Objective By observing the expression of IFNγ and IL-4 in murine different degree atherosclerotic plaques and the relationship with serum B7-H3, this research discussed the function of Cellular immune involved by IFNγ and humoral immune involved by IL-4 in the occurrence and development of atherosclerotic plaques and the mechanism of these cytokines.

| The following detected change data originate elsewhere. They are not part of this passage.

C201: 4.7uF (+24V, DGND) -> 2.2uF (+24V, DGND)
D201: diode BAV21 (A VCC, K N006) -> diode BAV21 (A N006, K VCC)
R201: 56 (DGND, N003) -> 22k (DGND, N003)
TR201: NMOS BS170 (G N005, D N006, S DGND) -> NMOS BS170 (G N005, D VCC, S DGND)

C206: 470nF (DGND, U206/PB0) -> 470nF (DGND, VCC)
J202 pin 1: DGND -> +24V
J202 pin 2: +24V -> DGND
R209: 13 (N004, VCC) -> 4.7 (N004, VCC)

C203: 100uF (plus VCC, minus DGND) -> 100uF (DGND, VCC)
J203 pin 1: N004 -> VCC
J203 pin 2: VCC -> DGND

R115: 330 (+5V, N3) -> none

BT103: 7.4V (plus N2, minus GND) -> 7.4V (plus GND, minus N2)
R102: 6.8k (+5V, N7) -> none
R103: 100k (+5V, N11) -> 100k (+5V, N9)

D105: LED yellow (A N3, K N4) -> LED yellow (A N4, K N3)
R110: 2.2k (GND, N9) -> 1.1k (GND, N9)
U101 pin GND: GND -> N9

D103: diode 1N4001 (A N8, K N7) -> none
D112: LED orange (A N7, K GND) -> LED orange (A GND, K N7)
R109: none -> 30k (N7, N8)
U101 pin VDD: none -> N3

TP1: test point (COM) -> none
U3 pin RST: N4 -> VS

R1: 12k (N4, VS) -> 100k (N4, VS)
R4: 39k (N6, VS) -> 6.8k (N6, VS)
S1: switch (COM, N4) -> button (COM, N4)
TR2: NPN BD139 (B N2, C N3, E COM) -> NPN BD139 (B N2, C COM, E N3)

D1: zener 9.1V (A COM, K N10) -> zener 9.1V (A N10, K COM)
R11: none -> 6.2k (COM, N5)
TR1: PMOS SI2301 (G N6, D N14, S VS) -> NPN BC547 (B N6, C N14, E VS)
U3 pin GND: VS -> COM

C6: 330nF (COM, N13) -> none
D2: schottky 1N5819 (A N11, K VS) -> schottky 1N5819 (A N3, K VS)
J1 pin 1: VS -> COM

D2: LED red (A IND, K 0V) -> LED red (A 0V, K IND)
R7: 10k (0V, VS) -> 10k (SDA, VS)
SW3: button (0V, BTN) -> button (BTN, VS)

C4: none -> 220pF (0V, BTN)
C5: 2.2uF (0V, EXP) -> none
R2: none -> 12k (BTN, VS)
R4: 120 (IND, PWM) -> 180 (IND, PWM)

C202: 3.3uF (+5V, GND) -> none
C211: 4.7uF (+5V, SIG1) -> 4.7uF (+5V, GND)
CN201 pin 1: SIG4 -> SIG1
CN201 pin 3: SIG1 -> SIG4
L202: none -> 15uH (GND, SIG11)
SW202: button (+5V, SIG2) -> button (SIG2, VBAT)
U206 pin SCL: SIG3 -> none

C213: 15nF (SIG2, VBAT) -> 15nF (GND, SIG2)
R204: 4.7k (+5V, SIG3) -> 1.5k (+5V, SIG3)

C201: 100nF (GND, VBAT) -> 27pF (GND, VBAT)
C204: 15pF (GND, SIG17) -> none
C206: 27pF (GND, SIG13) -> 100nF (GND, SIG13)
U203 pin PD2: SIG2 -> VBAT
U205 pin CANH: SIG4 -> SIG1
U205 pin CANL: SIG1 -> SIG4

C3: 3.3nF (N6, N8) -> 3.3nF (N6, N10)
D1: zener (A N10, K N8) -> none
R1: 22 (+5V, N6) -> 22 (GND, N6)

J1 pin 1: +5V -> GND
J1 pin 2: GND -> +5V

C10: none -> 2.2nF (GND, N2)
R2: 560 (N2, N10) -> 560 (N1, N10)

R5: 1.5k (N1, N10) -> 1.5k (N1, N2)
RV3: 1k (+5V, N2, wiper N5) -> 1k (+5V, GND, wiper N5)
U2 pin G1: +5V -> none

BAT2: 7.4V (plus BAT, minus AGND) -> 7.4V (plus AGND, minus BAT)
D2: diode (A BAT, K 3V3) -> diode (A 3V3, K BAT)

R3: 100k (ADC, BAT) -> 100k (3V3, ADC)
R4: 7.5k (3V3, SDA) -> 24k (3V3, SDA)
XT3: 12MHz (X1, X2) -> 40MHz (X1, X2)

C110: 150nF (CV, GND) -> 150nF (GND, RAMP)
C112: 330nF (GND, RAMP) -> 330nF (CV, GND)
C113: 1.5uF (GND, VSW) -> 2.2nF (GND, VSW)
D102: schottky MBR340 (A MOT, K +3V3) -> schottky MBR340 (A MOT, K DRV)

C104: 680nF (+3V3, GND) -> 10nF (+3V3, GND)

Methods Fifty-one healthy male Wistar rats (weight 220+10 g)were randomly divided into normal control group (11) and experimental group (40), and the latter were further divided into High-fat diet group (3w group; 10), Mild atherosclerosis group (4w group; 13), Significantly arteriosclerosis group (5w group; 17). Normal control group had been raised with basic food and ordinary water for five weeks. experimental group had been raised with basic food and ordinary water for one week, then were given promoting arteriosclerosis food and ordinary water. When given promoting arteriosclerosis food, each rat was given 40 million u/kg weight vitamin D3 by intraperitoneal injection for three consecutive days. Sample processing: Rats had been fasting for 12 h, we measured weight, collected blood, and obtained 1 cm artery tissue underneath aortic arch (about 1 cm), for HE Dyeing and immunohistochemi-cal test. We analysed IFNγ and IL-4 expression in vascular tissue with semi-quantitative immunohistochemical method, measured lipid levels, and detected murine serum B7-H3 level with ELISA. Experimental data according to SPSS16.0 statistical software, proceeded Variance analysis, Pairwise comparison occurred with Student-Newman-Keuls among each mean, showed in ±s, indicated statistical significance: p<0.05.
Result (1) HE Dyeing: Compared with normal control group, in high-fat diet group (3 weeks group), a few small patches in vascular wall are convex to the lumen, and smooth muscle cells in tunica media arrange less regularly, nuclei is like long pole. In mild atherosclerosis group (4 weeks group), several small patches in vascular wall are convex to the lumen, smooth muscle cells in tunica media slightly proliferated, arranging less regularly. In significantly arteriosclerosis group (5 weeks group), vascular wall endangium has big patches centripetally, smooth muscle cells in tunica media significantly proliferated, elastic plates were damaged, lipid drops were melt, and there were foam cells, and deposited purple granular calcium salt. (2) Semi-quantitative immunohistochemical analysis: IFNγ's and IL-4's expressions in experimental group were higher than in normal control group (p<0.001), and in experimental group, as the extent of atherosclerosis deteriora-ted, the expressions of IFNγ and IL-4 gradually increased (p<0.001). (3) serum B7-H3 level: Compared with normal controls, the B7-H3's expression in high-fat diet group (3 weeks group), mild atherosclerosis group (4 weeks group), significantly arteriosclerosis group (5 weeks group) reduced, but had no statistically significant differences (p>0.05, and had no statistically significant difference in experimental groups (p>0.05).
Conclusion (1) Cellular immune involved by IFNγ and humoral immune involved by IL-4 were both involved in the formation of atherosclerosis, and could promote arteriosclerosis. (2) The formation of the atherosclerosis involved by IFNγ and IL-4 may have no correlation with co stimulating molecules B7-H3.